MATERIAL PROVIDED Block Start

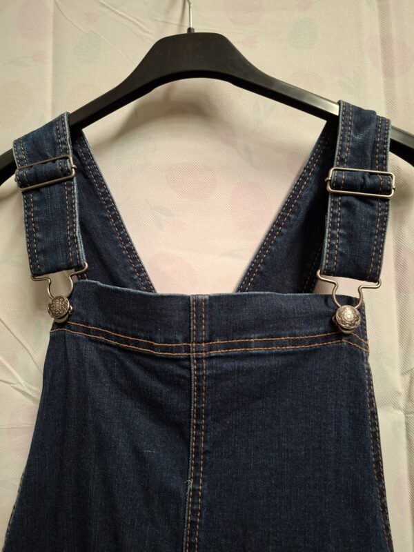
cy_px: 276
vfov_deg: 73.9
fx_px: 367
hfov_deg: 58.9
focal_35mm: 23
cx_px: 207
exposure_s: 1/50
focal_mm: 5.54
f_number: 1.8
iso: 200
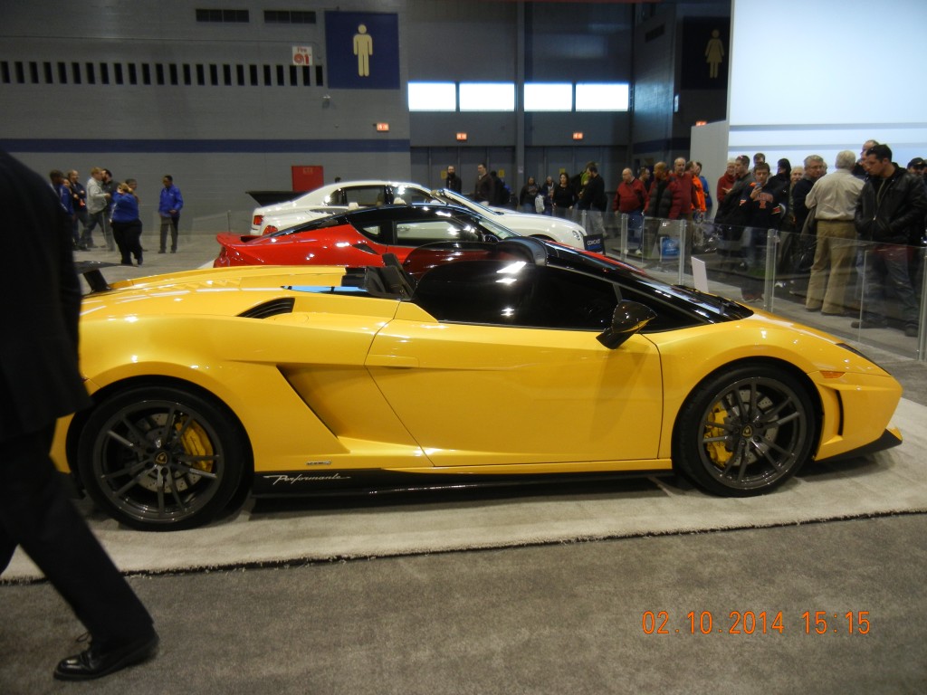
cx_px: 464
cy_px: 348
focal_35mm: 30
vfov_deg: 46.8
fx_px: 803
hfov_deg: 60.0
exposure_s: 1/56.6
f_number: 3.5
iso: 243
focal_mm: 5.4
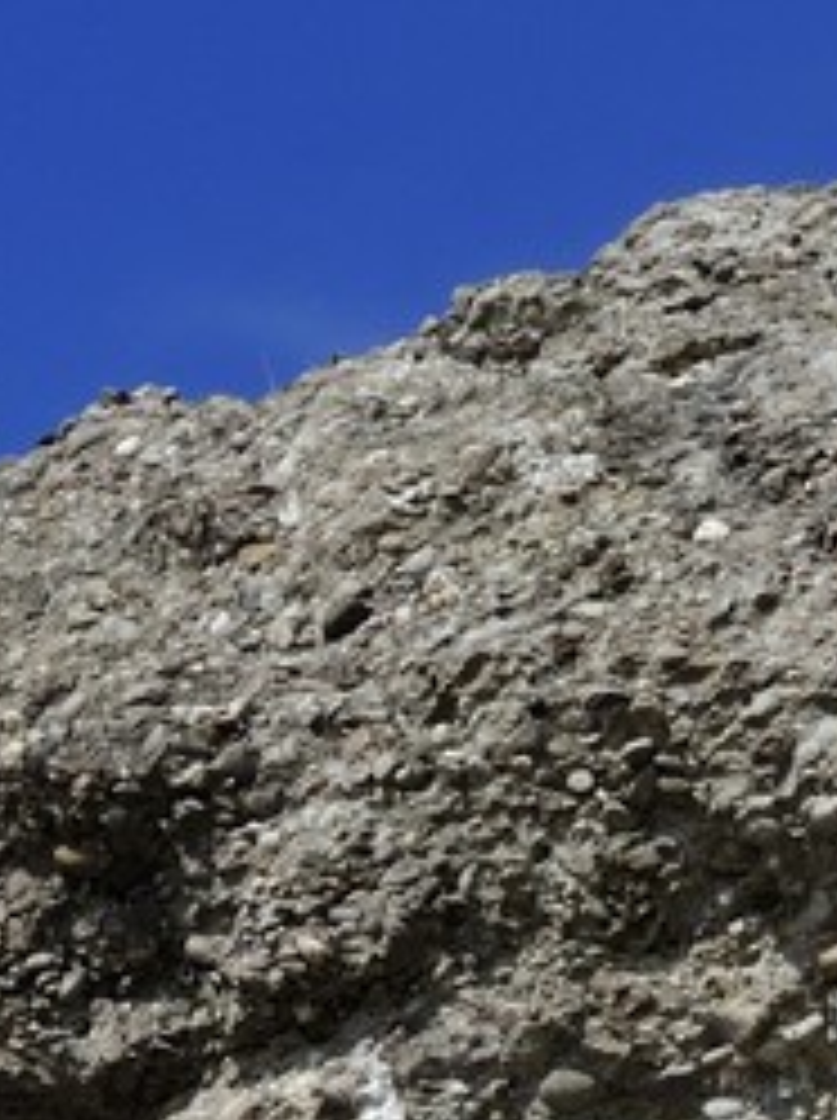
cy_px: 2289
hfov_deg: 6.0
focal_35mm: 235
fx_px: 7596
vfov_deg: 8.0
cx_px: -1310
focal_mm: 38
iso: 200
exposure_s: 1/160
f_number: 16
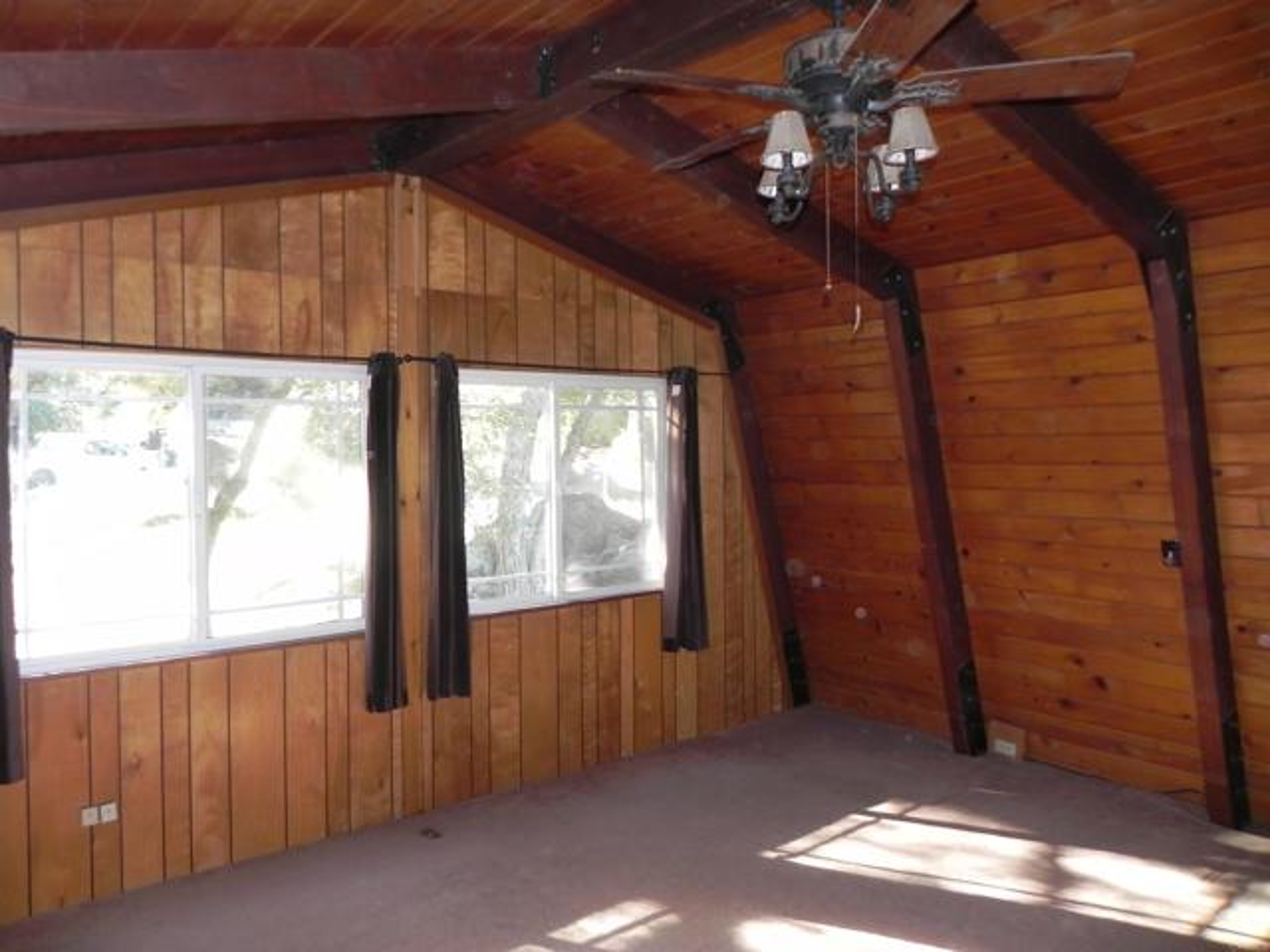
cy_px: 476
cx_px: 635
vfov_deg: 53.1
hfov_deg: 67.3
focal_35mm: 26
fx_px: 954
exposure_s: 1/30
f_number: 2.8
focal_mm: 4.6
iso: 170
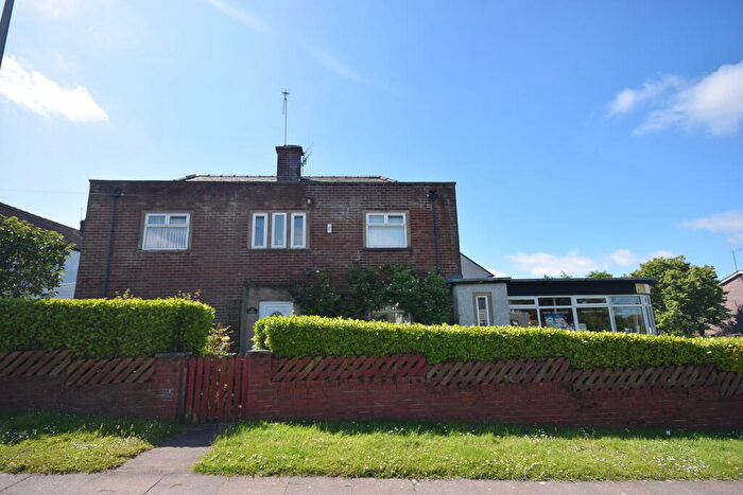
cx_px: 372
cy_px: 248
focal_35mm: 18
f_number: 9
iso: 100
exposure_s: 1/200
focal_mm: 12
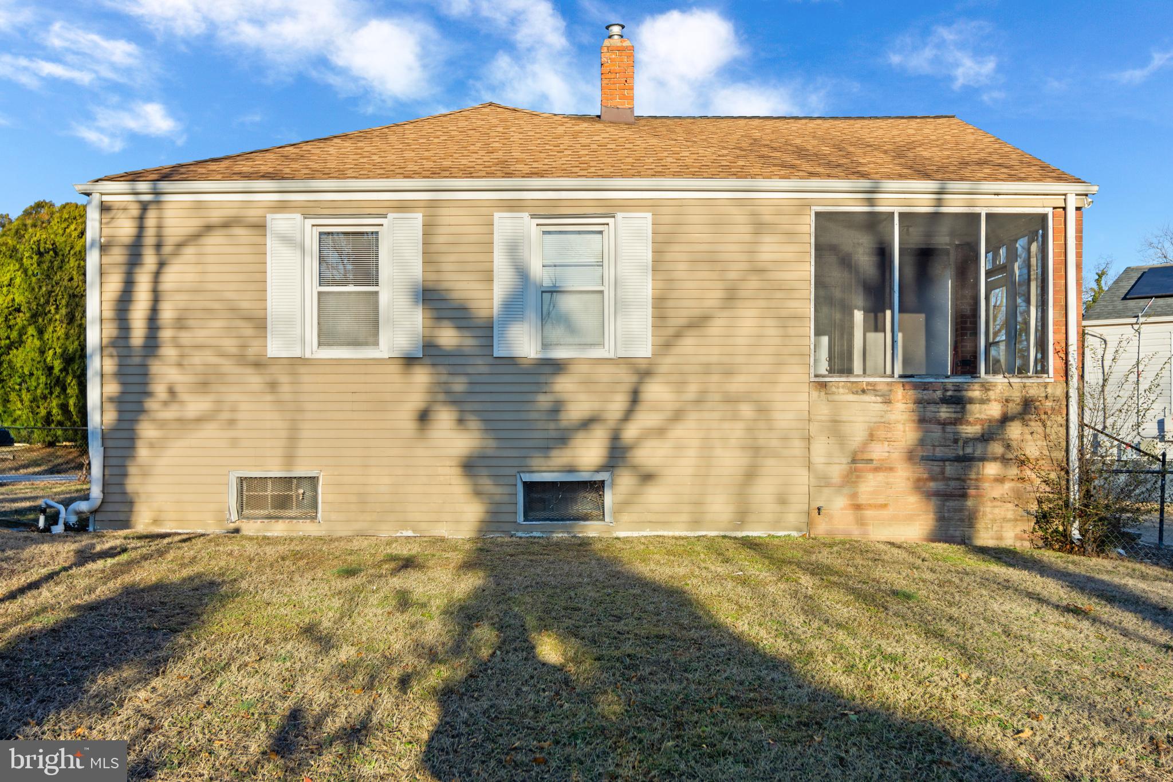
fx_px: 1026
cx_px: 586
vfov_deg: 41.7
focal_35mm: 32
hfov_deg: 59.5
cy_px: 391
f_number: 5.6
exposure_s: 1/350
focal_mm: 21
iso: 100
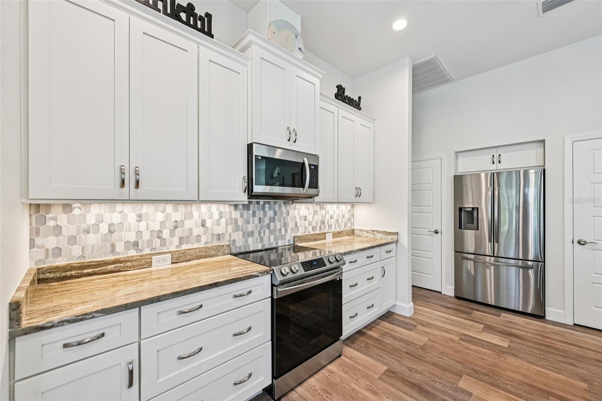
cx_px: 301
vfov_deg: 81.2
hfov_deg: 104.3
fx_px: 234
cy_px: 200
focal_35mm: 14
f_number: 8
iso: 400
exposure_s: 1/40
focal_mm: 14
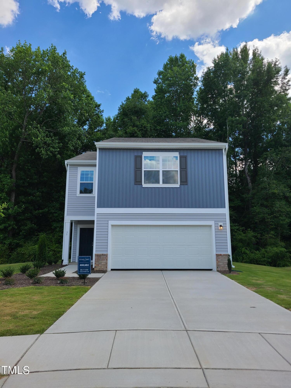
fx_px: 291
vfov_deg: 67.3
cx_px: 146
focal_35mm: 26
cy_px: 194
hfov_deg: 53.1
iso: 40
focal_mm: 5.4
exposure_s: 1/1279
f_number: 1.8
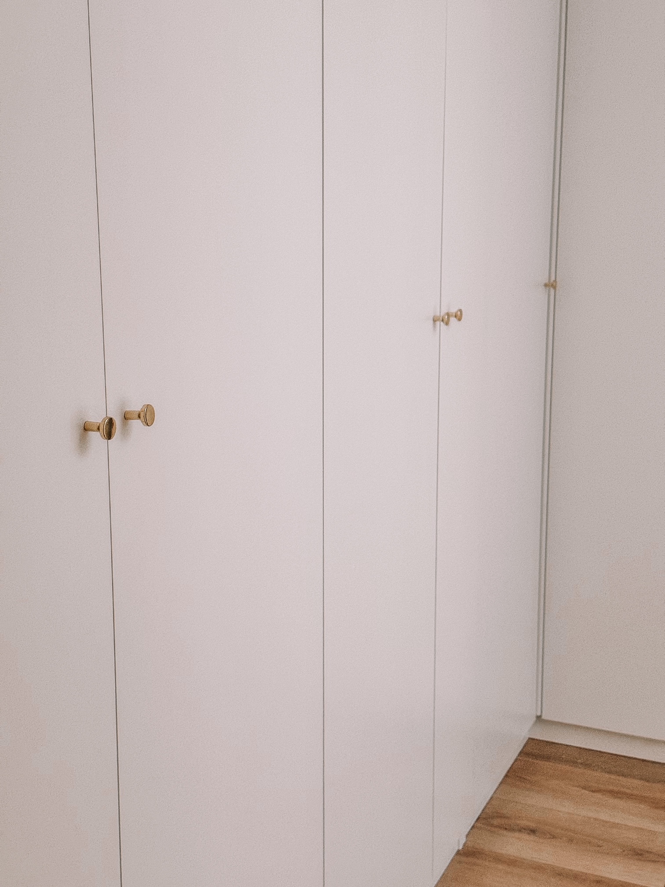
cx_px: 332
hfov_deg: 30.3
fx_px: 1229
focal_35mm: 48
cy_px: 444
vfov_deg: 39.7
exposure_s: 1/50
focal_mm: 6.86
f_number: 1.8
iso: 250
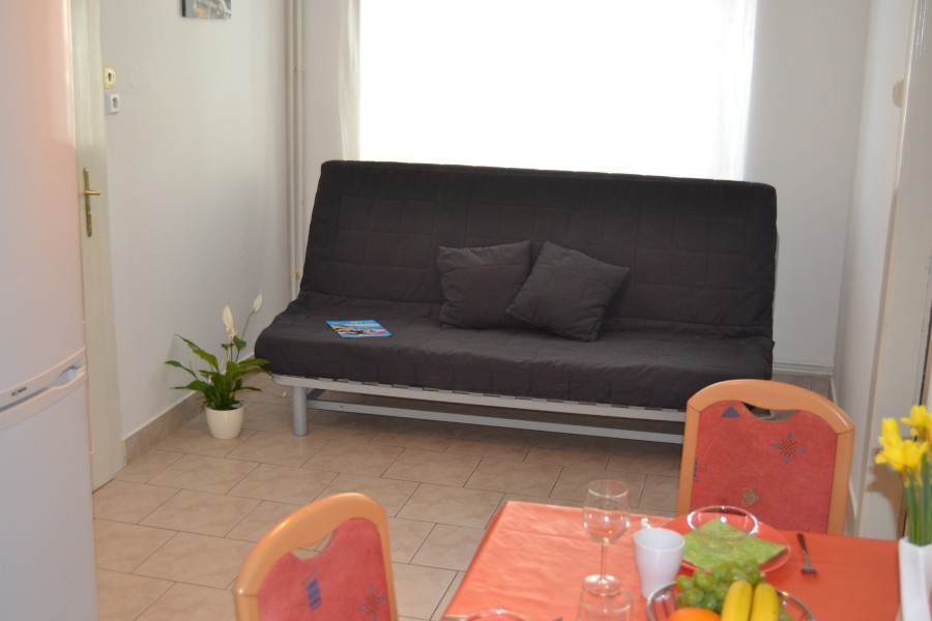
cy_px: 310
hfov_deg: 46.4
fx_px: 1087
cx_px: 466
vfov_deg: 31.9
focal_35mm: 42
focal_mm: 28
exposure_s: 1/60
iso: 720
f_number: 4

MATERIAL PROVIDED Block End

# [WHAT TO PRODUCE]
Only the text of the entries above, transcribed exactly, should be given; leave out pictures.

# [SOLUTION TO THE EXERCISE]
cy_px: 276
vfov_deg: 73.9
fx_px: 367
hfov_deg: 58.9
focal_35mm: 23
cx_px: 207
exposure_s: 1/50
focal_mm: 5.54
f_number: 1.8
iso: 200
cx_px: 464
cy_px: 348
focal_35mm: 30
vfov_deg: 46.8
fx_px: 803
hfov_deg: 60.0
exposure_s: 1/56.6
f_number: 3.5
iso: 243
focal_mm: 5.4
cy_px: 2289
hfov_deg: 6.0
focal_35mm: 235
fx_px: 7596
vfov_deg: 8.0
cx_px: -1310
focal_mm: 38
iso: 200
exposure_s: 1/160
f_number: 16
cy_px: 476
cx_px: 635
vfov_deg: 53.1
hfov_deg: 67.3
focal_35mm: 26
fx_px: 954
exposure_s: 1/30
f_number: 2.8
focal_mm: 4.6
iso: 170
cx_px: 372
cy_px: 248
focal_35mm: 18
f_number: 9
iso: 100
exposure_s: 1/200
focal_mm: 12
fx_px: 1026
cx_px: 586
vfov_deg: 41.7
focal_35mm: 32
hfov_deg: 59.5
cy_px: 391
f_number: 5.6
exposure_s: 1/350
focal_mm: 21
iso: 100
cx_px: 301
vfov_deg: 81.2
hfov_deg: 104.3
fx_px: 234
cy_px: 200
focal_35mm: 14
f_number: 8
iso: 400
exposure_s: 1/40
focal_mm: 14
fx_px: 291
vfov_deg: 67.3
cx_px: 146
focal_35mm: 26
cy_px: 194
hfov_deg: 53.1
iso: 40
focal_mm: 5.4
exposure_s: 1/1279
f_number: 1.8
cx_px: 332
hfov_deg: 30.3
fx_px: 1229
focal_35mm: 48
cy_px: 444
vfov_deg: 39.7
exposure_s: 1/50
focal_mm: 6.86
f_number: 1.8
iso: 250
cy_px: 310
hfov_deg: 46.4
fx_px: 1087
cx_px: 466
vfov_deg: 31.9
focal_35mm: 42
focal_mm: 28
exposure_s: 1/60
iso: 720
f_number: 4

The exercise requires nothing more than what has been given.